WHAT IS BEING ASKED
What I need is an exact repeat of the lines from the one with "網店熱賣折射手機殼 光學稜鏡變偷拍神" through the end of the listing below. Leave out every picture.
● ● ● ● ● ● ●
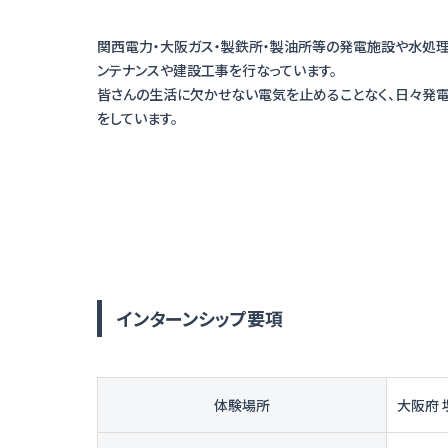
関西電力・大阪ガス・製鉄所・製油所等の発電施設や水処
ンテナンスや建設工事を行なっています。
皆さんの生活に欠かせない電気を止めることなく、日々発
インターンシップ要項
体験場所
大阪府 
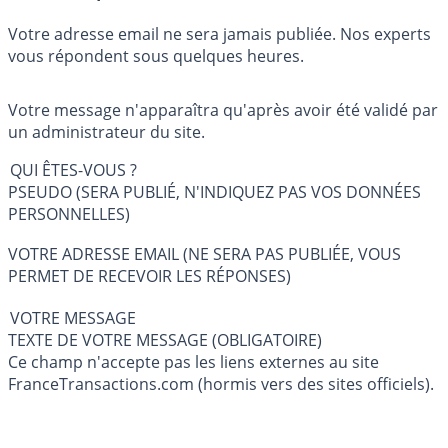
Votre adresse email ne sera jamais publiée. Nos experts
vous répondent sous quelques heures.
Votre message n'apparaîtra qu'après avoir été validé par
un administrateur du site.
QUI ÊTES-VOUS ?
PSEUDO (SERA PUBLIÉ, N'INDIQUEZ PAS VOS DONNÉES
PERSONNELLES)
VOTRE ADRESSE EMAIL (NE SERA PAS PUBLIÉE, VOUS
PERMET DE RECEVOIR LES RÉPONSES)
VOTRE MESSAGE
TEXTE DE VOTRE MESSAGE (OBLIGATOIRE)
Ce champ n'accepte pas les liens externes au site
FranceTransactions.com (hormis vers des sites officiels).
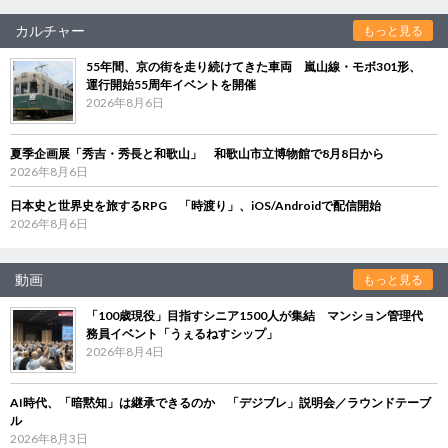
カルチャー
もっと見る
55年間、京の街を走り続けてきた車両 嵐山線・モボ301形、
運行開始55周年イベントを開催
2026年8月6日
夏季企画展「秀吉・秀長と和歌山」 和歌山市立博物館で8月8日から
2026年8月6日
日本史と世界史を旅するRPG 「時渡り」、iOS/Androidで配信開始
2026年8月6日
動画
もっと見る
「100歳現役」目指すシニア1500人が集結 マンション管理代
務員イベント「うぇるねすシップ」
2026年8月4日
AI時代、「暗黙知」は継承できるのか 「デジブレ」説明会／ラウンドテーブ
ル
2026年8月3日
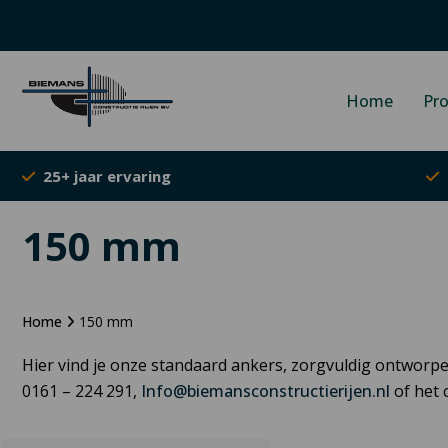
Home
Pr
25+ jaar ervaring
150 mm
Home
150 mm
Hier vind je onze standaard ankers, zorgvuldig ontworp
0161 – 224 291,
Info@biemansconstructierijen.nl
of het 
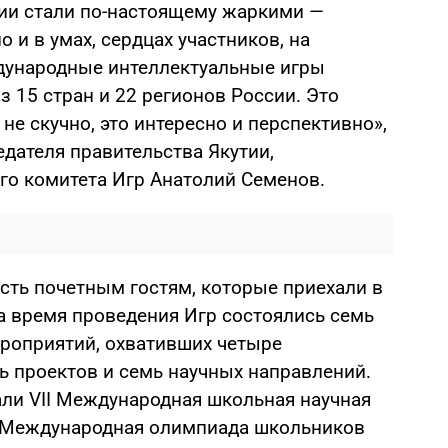
тии стали по-настоящему жаркими —
о и в умах, сердцах участников, на
ждународные интеллектуальные игры
з 15 стран и 22 регионов России. Это
о не скучно, это интересно и перспективно»,
дателя правительства Якутии,
го комитета Игр Анатолий Семенов.
сть почетным гостям, которые приехали в
За время проведения Игр состоялись семь
роприятий, охвативших четыре
ь проектов и семь научных направлений.
ли VII Международная школьная научная
I Международная олимпиада школьников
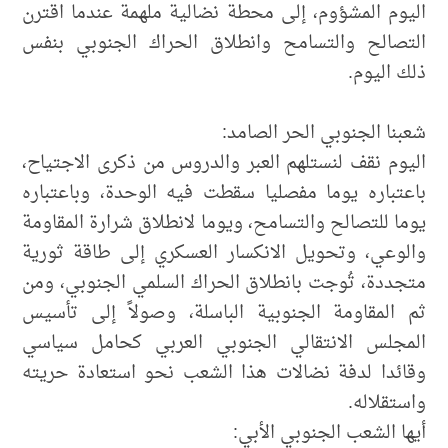
اليوم المشؤوم، إلى محطة نضالية ملهمة عندما اقترن
التصالح والتسامح وانطلاق الحراك الجنوبي بنفس
ذلك اليوم.
شعبنا الجنوبي الحر الصامد:
اليوم نقف لنستلهم العبر والدروس من ذكرى الاجتياح،
باعتباره يوما مفصليا سقطت فيه الوحدة، وباعتباره
يوما للتصالح والتسامح، ويوما لانطلاق شرارة المقاومة
والوعي، وتحويل الانكسار العسكري إلى طاقة ثورية
متجددة، تُوجت بانطلاق الحراك السلمي الجنوبي، ومن
ثم المقاومة الجنوبية الباسلة، وصولاً إلى تأسيس
المجلس الانتقالي الجنوبي العربي كحامل سياسي
وقائدا لدفة نضالات هذا الشعب نحو استعادة حريته
واستقلاله.
​أيها الشعب الجنوبي الأبي:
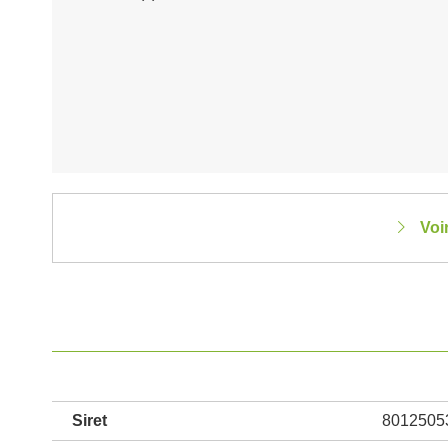
Voi
Siret
8012505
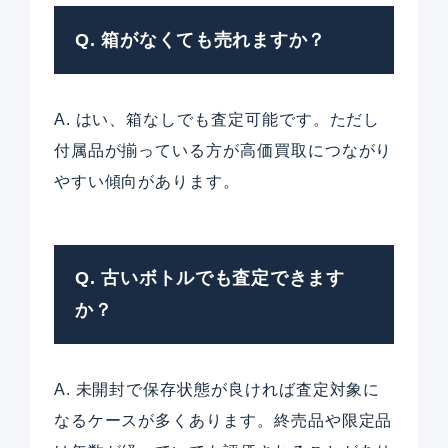
Q. 箱がなくても売れますか？
A. はい、箱なしでも査定可能です。ただし
付属品が揃っている方が高価買取につながり
やすい傾向があります。
Q. 古いボトルでも査定できます
か？
A. 未開封で保存状態が良ければ査定対象に
なるケースが多くあります。終売品や限定品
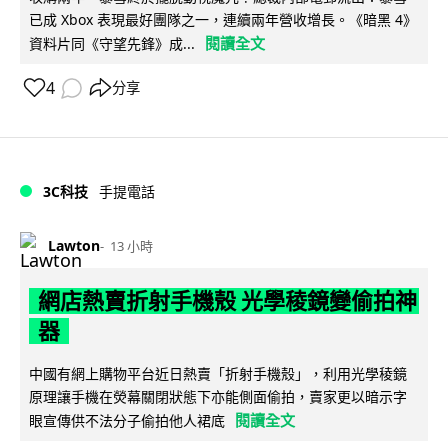
已成 Xbox 表現最好團隊之一，連續兩年營收增長。《暗黑 4》
閱讀全文
資料片同《守望先鋒》成...
4
分享
3C科技
手提電話
Lawton
13 小時
網店熱賣折射手機殼 光學稜鏡變偷拍神
器
中國有網上購物平台近日熱賣「折射手機殼」，利用光學稜鏡
原理讓手機在熒幕關閉狀態下亦能側面偷拍，賣家更以暗示字
閱讀全文
眼宣傳供不法分子偷拍他人裙底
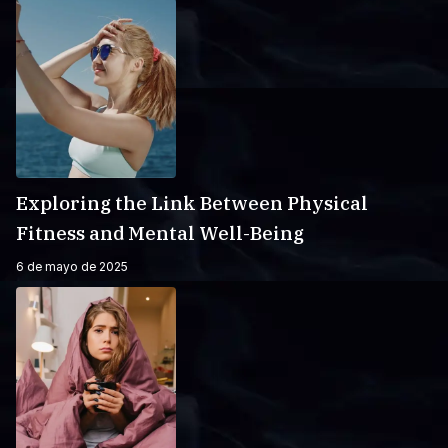
Exploring the Link Between Physical
Fitness and Mental Well-Being
6 de mayo de 2025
● ● ● ● ● ● ●
COMPLETED EXERCISE
網店熱賣折射手機殼 光學稜鏡變偷拍神
器
中國有網上購物平台近日熱賣「折射手機殼」，利用光學稜鏡
原理讓手機在熒幕關閉狀態下亦能側面偷拍，賣家更以暗示字
閱讀全文
眼宣傳供不法分子偷拍他人裙底
Exploring the Link Between Physical
Fitness and Mental Well-Being
6 de mayo de 2025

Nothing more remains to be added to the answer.